Understanding the properties of logarithms is crucial for manipulating and simplifying logarithmic expressions. Logarithms, the inverse operations of exponentiation, share several properties that can make complex calculations more manageable.

• Product Property: The logarithm of a product is equal to the sum of the logarithms of the individual factors, formally \text{\( \log(a \cdot b) = \log(a) + \log(b) \)}.
• Quotient Property: The logarithm of a quotient is equal to the difference of the logarithms of the numerator and the denominator, expressed as \text{\( \log\left(\frac{a}{b}\right) = \log(a) - \log(b) \)}.
• Power Property: The logarithm of a number raised to an exponent is the exponent times the logarithm of the number itself, or \text{\( \log(a^x) = x \cdot \log(a) \)}.

By applying these properties, you can transform logarithmic expressions into simpler forms that are often more convenient for solving equations and evaluating values.

Logarithmic identities are a set of equations that reflect the fundamental characteristics of logarithms.
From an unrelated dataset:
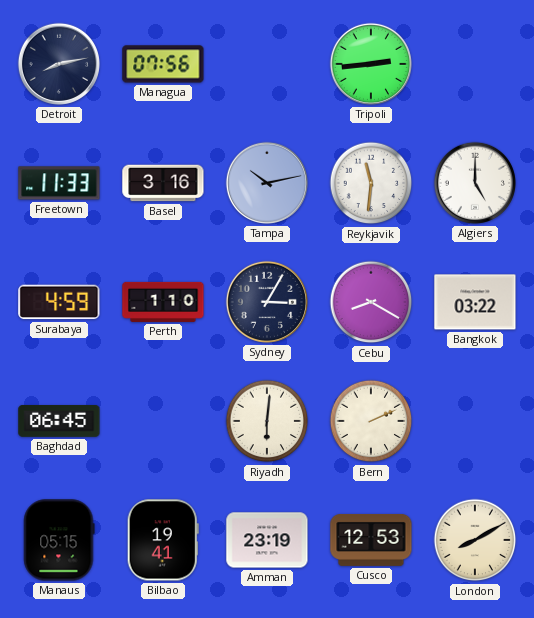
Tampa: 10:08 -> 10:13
These identities are pivotal when simplifying complex expressions or solving logarithmic equations.

• The logarithm of 1 to any base is always 0, because any number raised to the power of 0 is 1: \text{\( \log_b(1) = 0 \)}.
• For any base b, the logarithm of the base itself is 1: \text{\( \log_b(b) = 1 \)}.
• The change of base formula allows one to compute logarithms in a different base: \text{\( \log_b(a) = \frac{\log_c(a)}{\log_c(b)} \)} for any positive base c.

These identities are the backbone for working with logarithms across different bases and simplifying expressions into something more recognizable and calculable.

Simplifying logarithmic expressions is a process that often involves applying the aforementioned properties and identities. The goal is to write a complex expression as a single logarithm with a coefficient of 1, to make it more understandable and easier to evaluate or further manipulate.

• Begin by identifying terms that can be combined using the product, quotient, or power properties.
• Break down the expression step by step, and apply the properties where they fit. Remember, practice makes perfect.
• Always look out for opportunities to utilize logarithmic identities to simplify the expression further.
• If given numeric values, you can evaluate the simplified expression to find a concrete solution.

When tackling an expression like \text{\( \log (2x+5) - \log x \)}, we apply the quotient property because it involves subtraction (difference of logarithms), leading us to \text{\( \log((2x+5)/x) \)}. Upon further simplification, we end up with \text{\( \log(2 + 5/x) \)}, a result that's easier to interpret and, if needed, to compute when the values are known.